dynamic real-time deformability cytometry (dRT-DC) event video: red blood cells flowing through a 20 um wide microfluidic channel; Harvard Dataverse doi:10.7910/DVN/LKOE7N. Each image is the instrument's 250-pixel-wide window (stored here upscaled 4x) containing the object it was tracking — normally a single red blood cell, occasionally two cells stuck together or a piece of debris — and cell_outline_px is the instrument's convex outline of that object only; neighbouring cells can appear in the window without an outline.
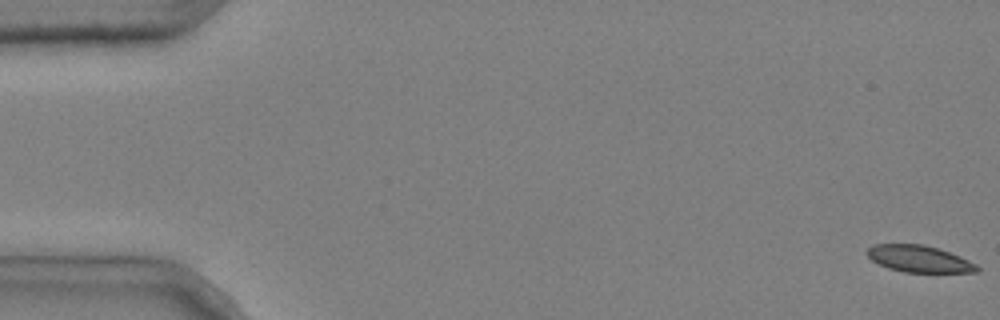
{"species": "common noctule bat (a hibernating species)", "species_latin": "Nyctalus noctula", "temperature_condition": "cold", "stored_images_in_passage": 6, "segment_of_instrument_passage": [1, 2], "camera_frame_rate_fps": 3000, "um_per_image_px": 0.085, "animal": {"sex": "male", "body_mass_g": 20.4}, "frame": {"image": 1, "passage_image": 1, "time_ms": 0.0, "image_size_px": [1000, 320], "cell_outline_px": [[980, 272], [904, 272], [888, 268], [872, 260], [864, 252], [872, 244], [924, 244], [960, 256], [976, 264], [980, 268]], "centroid_in_image_um": [78.11, 22.0], "position_along_channel_um": 6.9, "area_um2": 17.11}}
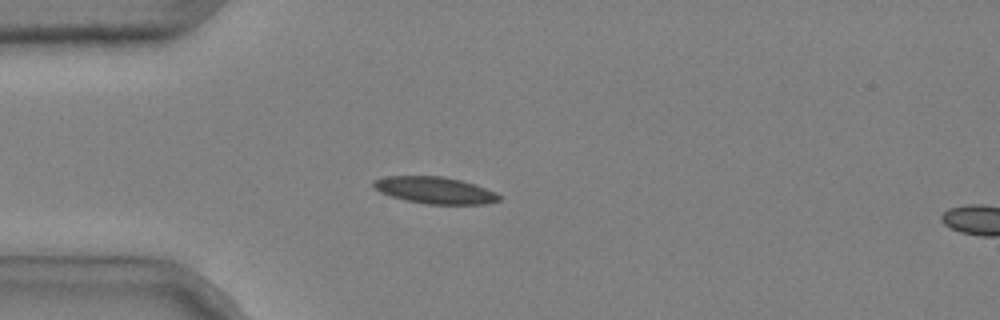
{"frame": {"image": 2, "passage_image": 5, "time_ms": 1.333, "image_size_px": [1000, 320], "cell_outline_px": [[500, 200], [488, 204], [428, 204], [408, 200], [392, 196], [380, 192], [372, 184], [372, 180], [388, 176], [440, 176], [460, 180], [496, 192], [500, 196]], "centroid_in_image_um": [36.97, 16.17], "position_along_channel_um": 48.0, "area_um2": 19.31}}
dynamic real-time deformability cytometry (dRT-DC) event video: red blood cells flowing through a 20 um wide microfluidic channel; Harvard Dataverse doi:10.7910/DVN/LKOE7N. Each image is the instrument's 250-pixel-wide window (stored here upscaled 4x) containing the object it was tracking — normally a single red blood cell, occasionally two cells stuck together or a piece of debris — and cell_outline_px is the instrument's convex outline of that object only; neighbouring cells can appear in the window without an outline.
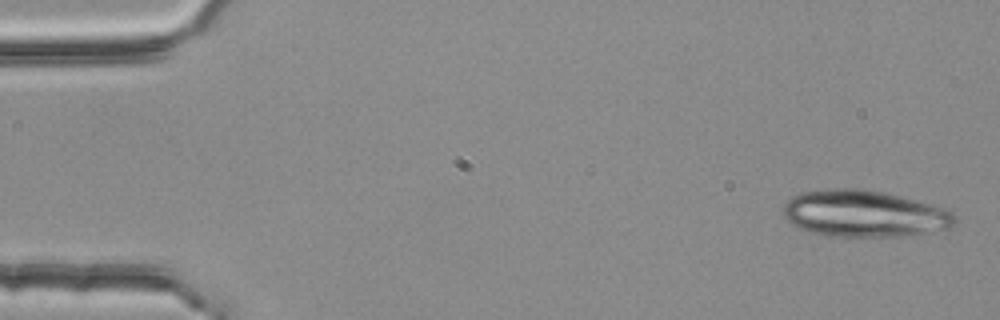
{"species": "common noctule bat (a hibernating species)", "species_latin": "Nyctalus noctula", "temperature_condition": "room temperature", "stored_images_in_passage": 4, "camera_frame_rate_fps": 3000, "um_per_image_px": 0.085, "animal": {"sex": "female", "body_mass_g": 25.1}, "frame": {"image": 1, "passage_image": 1, "time_ms": 0.0, "image_size_px": [1000, 320], "cell_outline_px": [[956, 224], [948, 228], [900, 236], [828, 236], [796, 228], [784, 216], [784, 204], [792, 196], [800, 192], [824, 188], [864, 188], [884, 192], [944, 208], [952, 212], [956, 220]], "centroid_in_image_um": [73.39, 18.14], "position_along_channel_um": 11.6, "area_um2": 46.59}}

_ _ _ _ _

[OBJECTIVE]
Copy all of the entries verbatim, leaving out any pictures they contain.

[EXERCISE OUTPUT]
dynamic real-time deformability cytometry (dRT-DC) event video: red blood cells flowing through a 20 um wide microfluidic channel; Harvard Dataverse doi:10.7910/DVN/LKOE7N. Each image is the instrument's 250-pixel-wide window (stored here upscaled 4x) containing the object it was tracking — normally a single red blood cell, occasionally two cells stuck together or a piece of debris — and cell_outline_px is the instrument's convex outline of that object only; neighbouring cells can appear in the window without an outline.
{"species": "common noctule bat (a hibernating species)", "species_latin": "Nyctalus noctula", "temperature_condition": "cold", "stored_images_in_passage": 6, "segment_of_instrument_passage": [1, 2], "camera_frame_rate_fps": 3000, "um_per_image_px": 0.085, "animal": {"sex": "male", "body_mass_g": 20.4}, "frame": {"image": 1, "passage_image": 1, "time_ms": 0.0, "image_size_px": [1000, 320], "cell_outline_px": [[980, 272], [904, 272], [888, 268], [872, 260], [864, 252], [872, 244], [924, 244], [960, 256], [976, 264], [980, 268]], "centroid_in_image_um": [78.11, 22.0], "position_along_channel_um": 6.9, "area_um2": 17.11}}
{"frame": {"image": 2, "passage_image": 5, "time_ms": 1.333, "image_size_px": [1000, 320], "cell_outline_px": [[500, 200], [488, 204], [428, 204], [408, 200], [392, 196], [380, 192], [372, 184], [372, 180], [388, 176], [440, 176], [460, 180], [496, 192], [500, 196]], "centroid_in_image_um": [36.97, 16.17], "position_along_channel_um": 48.0, "area_um2": 19.31}}
dynamic real-time deformability cytometry (dRT-DC) event video: red blood cells flowing through a 20 um wide microfluidic channel; Harvard Dataverse doi:10.7910/DVN/LKOE7N. Each image is the instrument's 250-pixel-wide window (stored here upscaled 4x) containing the object it was tracking — normally a single red blood cell, occasionally two cells stuck together or a piece of debris — and cell_outline_px is the instrument's convex outline of that object only; neighbouring cells can appear in the window without an outline.
{"species": "common noctule bat (a hibernating species)", "species_latin": "Nyctalus noctula", "temperature_condition": "room temperature", "stored_images_in_passage": 4, "camera_frame_rate_fps": 3000, "um_per_image_px": 0.085, "animal": {"sex": "female", "body_mass_g": 25.1}, "frame": {"image": 1, "passage_image": 1, "time_ms": 0.0, "image_size_px": [1000, 320], "cell_outline_px": [[956, 224], [948, 228], [900, 236], [828, 236], [796, 228], [784, 216], [784, 204], [792, 196], [800, 192], [824, 188], [864, 188], [884, 192], [944, 208], [952, 212], [956, 220]], "centroid_in_image_um": [73.39, 18.14], "position_along_channel_um": 11.6, "area_um2": 46.59}}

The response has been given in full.